Kokoro-82M Open-Source Text-to-Speech Model - Lightweight Architecture, High Audio Quality, Fast and Low-cost!

Kokoro 82M

Developed by hexgrad

Kokoro is an open-source text-to-speech (TTS) model with 82 million parameters, renowned for its lightweight architecture and high audio quality, while also being fast and cost-effective.

Speech Synthesis EnglishOpen Source License:Apache-2.0 #Lightweight TTS #Multilingual voices #Low-cost deployment

Downloads 2.0M

Release Time : 12/26/2024

Model Overview

Kokoro is an Apache-licensed text-to-speech model capable of generating high-quality speech output, suitable for various scenarios from production environments to personal projects.

Model Features

Lightweight architecture

Despite its smaller parameter size, it delivers audio quality comparable to larger models.

Cost efficiency

Less than $1 per million characters of text input and under $0.06 per hour of audio output.

Multilingual support

Supports 8 languages and 54 voices, suitable for diverse application scenarios.

Open-source license

Licensed under Apache, allowing free deployment in commercial and personal projects.

Model Capabilities

Text-to-speech

Multilingual speech synthesis

Efficient audio generation

Use Cases

Commercial applications

Voice assistants

Provides high-quality speech output for commercial applications.

Efficient and low-cost speech synthesis solution.

Audiobooks

Generates natural and fluent audiobook content.

High-quality multilingual speech output.

Personal projects

Personal voice assistants

Offers customized speech output for personal projects.

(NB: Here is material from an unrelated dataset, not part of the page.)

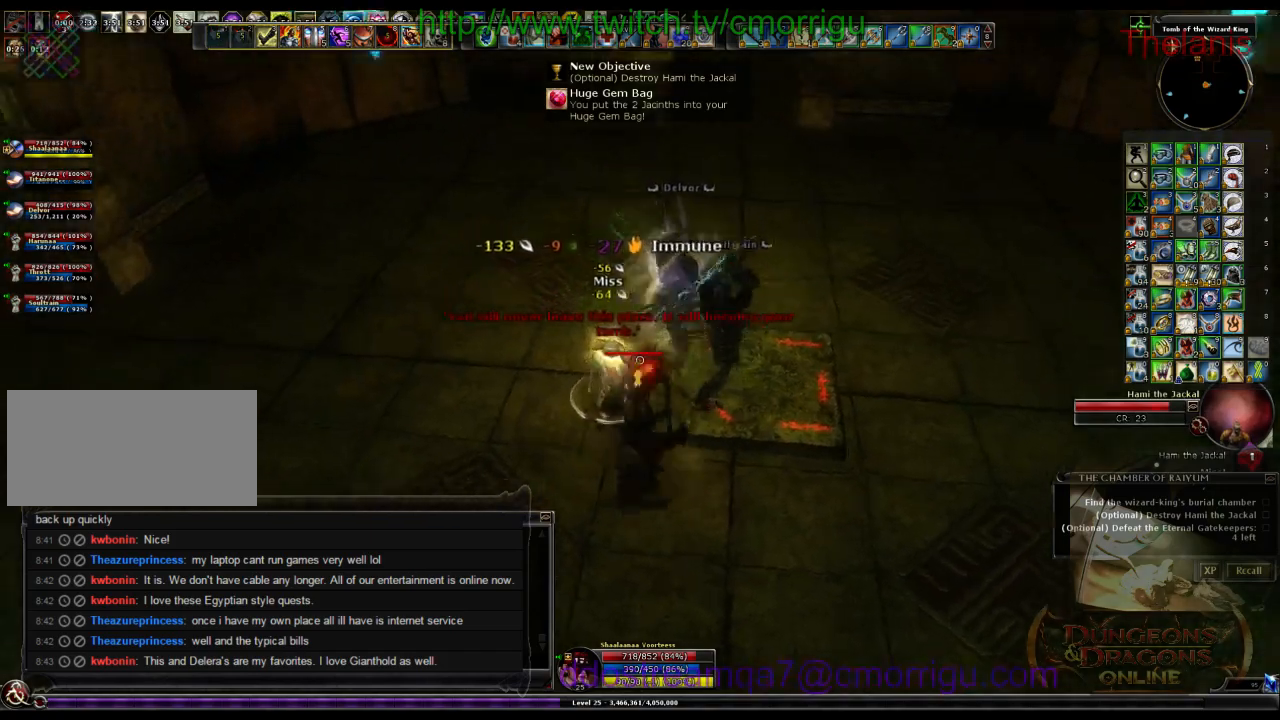
{"keys": ["7"], "events": [[400, "7", "down"]]}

Lightweight and easy-to-deploy solution.

🚀 Kokoro

Kokoro is an open-weight TTS model with 82 million parameters. Despite its lightweight architecture, it delivers comparable quality to larger models while being significantly faster and more cost-efficient. With Apache-licensed weights, Kokoro can be deployed anywhere from production environments to personal projects.

🐈 GitHub: https://github.com/hexgrad/kokoro

🚀 Demo: https://hf.co/spaces/hexgrad/Kokoro-TTS

🚀 Quick Start

You can run this basic cell on Google Colab. Listen to samples. For more languages and details, see Advanced Usage.

Basic Usage

!pip install -q kokoro>=0.9.2 soundfile
!apt-get -qq -y install espeak-ng > /dev/null 2>&1
from kokoro import KPipeline
from IPython.display import display, Audio
import soundfile as sf
import torch
pipeline = KPipeline(lang_code='a')
text = '''
[Kokoro](/kˈOkəɹO/) is an open-weight TTS model with 82 million parameters. Despite its lightweight architecture, it delivers comparable quality to larger models while being significantly faster and more cost-efficient. With Apache-licensed weights, [Kokoro](/kˈOkəɹO/) can be deployed anywhere from production environments to personal projects.
'''
generator = pipeline(text, voice='af_heart')
for i, (gs, ps, audio) in enumerate(generator):
    print(i, gs, ps)
    display(Audio(data=audio, rate=24000, autoplay=i==0))
    sf.write(f'{i}.wav', audio, 24000)

Under the hood, kokoro uses misaki, a G2P library at https://github.com/hexgrad/misaki

✨ Features

Lightweight and High - Quality: Despite having a lightweight architecture with 82 million parameters, it offers comparable quality to larger models.
Fast and Cost - Efficient: It is significantly faster and more cost - efficient, making it suitable for various scenarios.
Apache - Licensed: With Apache - licensed weights, it can be freely deployed in production environments and personal projects.

📦 Installation

!pip install -q kokoro>=0.9.2 soundfile
!apt-get -qq -y install espeak-ng > /dev/null 2>&1

📚 Documentation

Releases

Model	Published	Training Data	Langs & Voices	SHA256
v1.0	2025 Jan 27	Few hundred hrs	8 & 54	`496dba11`
v0.19	2024 Dec 25	<100 hrs	1 & 10	`3b0c392f`

Training Costs	v0.19	v1.0	Total
in A100 80GB GPU hours	500	500	1000
average hourly rate	$0.80/h	$1.20/h	$1/h
in USD	$400	$600	$1000

Model Facts

Property	Details
Architecture	StyleTTS 2: https://arxiv.org/abs/2306.07691 ISTFTNet: https://arxiv.org/abs/2203.02395 Decoder only: no diffusion, no encoder release
Architected by	Li et al @ https://github.com/yl4579/StyleTTS2
Trained by	`@rzvzn` on Discord
Languages	Multiple
Model SHA256 Hash	`496dba118d1a58f5f3db2efc88dbdc216e0483fc89fe6e47ee1f2c53f18ad1e4`

Training Details

Data: Kokoro was trained exclusively on permissive/non - copyrighted audio data and IPA phoneme labels. Examples of permissive/non - copyrighted audio include:

Public domain audio
Audio licensed under Apache, MIT, etc
Synthetic audio^[1] generated by closed^[2] TTS models from large providers
[1] https://copyright.gov/ai/ai_policy_guidance.pdf
[2] No synthetic audio from open TTS models or "custom voice clones"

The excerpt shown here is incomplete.